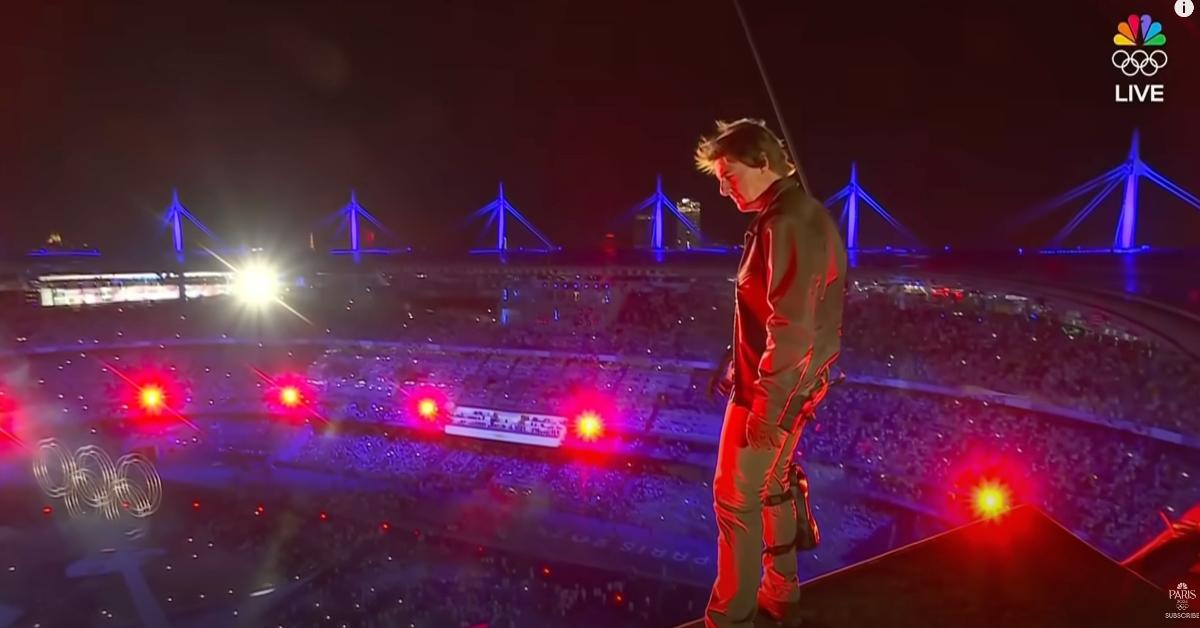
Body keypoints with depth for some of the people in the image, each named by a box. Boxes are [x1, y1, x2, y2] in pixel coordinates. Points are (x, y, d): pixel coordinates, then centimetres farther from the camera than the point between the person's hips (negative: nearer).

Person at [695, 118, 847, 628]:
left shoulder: (789, 224, -21)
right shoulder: (796, 217, 10)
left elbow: (793, 329, -27)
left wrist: (766, 407, -23)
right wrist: (738, 367, 18)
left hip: (772, 392, -10)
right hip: (783, 384, 10)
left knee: (735, 499, 3)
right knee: (772, 487, 22)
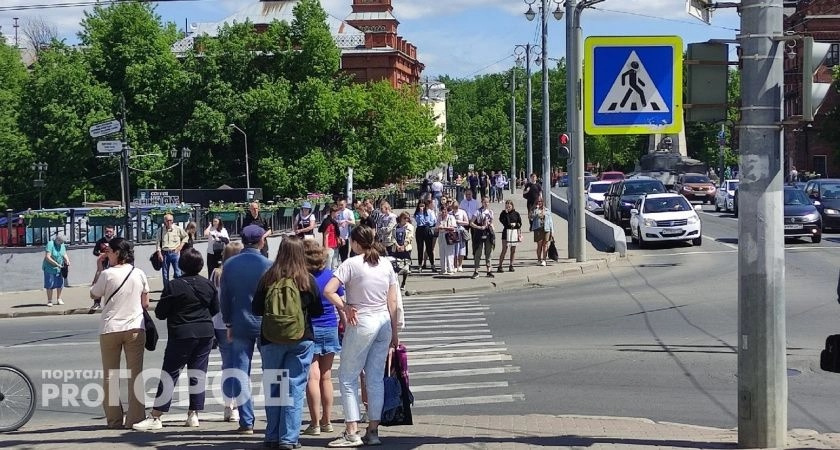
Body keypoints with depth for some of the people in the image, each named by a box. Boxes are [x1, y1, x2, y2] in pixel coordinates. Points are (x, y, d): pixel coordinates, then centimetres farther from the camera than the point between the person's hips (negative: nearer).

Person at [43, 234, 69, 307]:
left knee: (60, 284, 9)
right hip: (50, 268, -6)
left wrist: (67, 260, -15)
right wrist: (56, 264, -28)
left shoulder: (62, 245, 4)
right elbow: (47, 257, -24)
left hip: (59, 268, 6)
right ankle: (49, 301, 5)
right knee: (50, 285, -3)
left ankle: (58, 299, 23)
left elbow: (65, 254, 7)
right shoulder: (50, 244, -18)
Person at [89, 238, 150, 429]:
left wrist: (99, 268, 8)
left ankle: (114, 419, 7)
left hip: (110, 329, -2)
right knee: (135, 375, 5)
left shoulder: (107, 274, -9)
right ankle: (135, 419, 2)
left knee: (110, 376, 8)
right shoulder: (139, 274, 1)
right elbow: (145, 304, 6)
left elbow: (93, 294, 6)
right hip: (135, 328, 2)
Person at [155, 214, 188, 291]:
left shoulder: (178, 229, 1)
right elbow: (158, 243, 3)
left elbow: (185, 236, 16)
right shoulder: (160, 230, 3)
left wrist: (181, 245, 5)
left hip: (175, 253, -1)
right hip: (164, 253, 1)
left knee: (178, 273, -5)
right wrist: (159, 253, -6)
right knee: (165, 274, 7)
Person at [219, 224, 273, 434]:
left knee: (241, 373, 6)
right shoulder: (267, 265, -9)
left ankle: (246, 422, 5)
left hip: (240, 325, 2)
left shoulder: (229, 265, 2)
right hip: (265, 324, -2)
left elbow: (224, 297, 7)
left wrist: (228, 323, 16)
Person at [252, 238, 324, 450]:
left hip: (271, 340, 1)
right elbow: (317, 311, 1)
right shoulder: (308, 280, -7)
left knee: (272, 387, 12)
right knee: (295, 388, 2)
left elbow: (256, 309, 1)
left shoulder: (268, 278, -5)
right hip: (301, 339, -1)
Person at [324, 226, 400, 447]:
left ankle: (352, 433, -1)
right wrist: (395, 332, 14)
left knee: (347, 377, 4)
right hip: (384, 322, 6)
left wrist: (344, 307, -6)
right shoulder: (386, 265, 6)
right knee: (376, 378, 10)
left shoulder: (351, 263, -9)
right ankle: (373, 431, 12)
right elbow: (392, 303, 8)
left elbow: (328, 291, -19)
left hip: (361, 324, -6)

————

Your task.
Copy every one of the lines above word for word, leaving out the pictures.

Problem solution.
Body keypoints with depth for some of the people in the image, each named by a box. Boxes are [x1, y1, x2, y2] in pixel coordinates. Points are (x, y, d): pixel coordinates, then centimetres farther from the camera than the point between the person's hips (negative: nearer).

Person at [695, 118, 847, 628]:
left shoulder: (789, 224, -21)
right shoulder: (796, 217, 10)
left elbow: (793, 329, -27)
left wrist: (766, 407, -23)
right wrist: (738, 367, 18)
left hip: (772, 392, -10)
right hip: (783, 384, 10)
left knee: (735, 499, 3)
right knee: (772, 487, 22)
Body keypoints with depth for some of the people in the image, each named by a box. Boxes are [x1, y1, x2, y2] in pixel coordinates. Points are (x, y, d): pixel coordinates, then centimetres farther from the camera than the point between the person's hips (negative: nearer).

Person at [43, 234, 69, 307]:
left knee: (60, 284, 9)
right hip: (50, 268, -6)
left wrist: (67, 260, -15)
right wrist: (56, 264, -28)
left shoulder: (62, 245, 4)
right elbow: (47, 257, -24)
left hip: (59, 268, 6)
right ankle: (49, 301, 5)
right knee: (50, 285, -3)
left ankle: (58, 299, 23)
left elbow: (65, 254, 7)
right shoulder: (50, 244, -18)
Person at [89, 238, 150, 429]:
left wrist: (99, 268, 8)
left ankle: (114, 419, 7)
left hip: (110, 329, -2)
right knee: (135, 375, 5)
left shoulder: (107, 274, -9)
right ankle: (135, 419, 2)
left knee: (110, 376, 8)
right shoulder: (139, 274, 1)
right elbow: (145, 304, 6)
left elbow: (93, 294, 6)
right hip: (135, 328, 2)
Person at [155, 214, 188, 291]:
left shoulder: (178, 229, 1)
right elbow: (158, 243, 3)
left elbow: (185, 236, 16)
right shoulder: (160, 230, 3)
left wrist: (181, 245, 5)
left hip: (175, 253, -1)
right hip: (164, 253, 1)
left knee: (178, 273, -5)
right wrist: (159, 253, -6)
right knee: (165, 274, 7)
Person at [219, 224, 273, 434]:
left knee: (241, 373, 6)
right shoulder: (267, 265, -9)
left ankle: (246, 422, 5)
left hip: (240, 325, 2)
left shoulder: (229, 265, 2)
right hip: (265, 324, -2)
left elbow: (224, 297, 7)
left wrist: (228, 323, 16)
Person at [252, 238, 324, 450]:
left hip: (271, 340, 1)
right elbow: (317, 311, 1)
right shoulder: (308, 280, -7)
left knee: (272, 387, 12)
right knee: (295, 388, 2)
left elbow: (256, 309, 1)
left shoulder: (268, 278, -5)
right hip: (301, 339, -1)
Person at [324, 226, 400, 447]:
left ankle: (352, 433, -1)
right wrist: (395, 332, 14)
left knee: (347, 377, 4)
right hip: (384, 322, 6)
left wrist: (344, 307, -6)
right shoulder: (386, 265, 6)
right knee: (376, 378, 10)
left shoulder: (351, 263, -9)
right ankle: (373, 431, 12)
right elbow: (392, 303, 8)
left elbow: (328, 291, -19)
left hip: (361, 324, -6)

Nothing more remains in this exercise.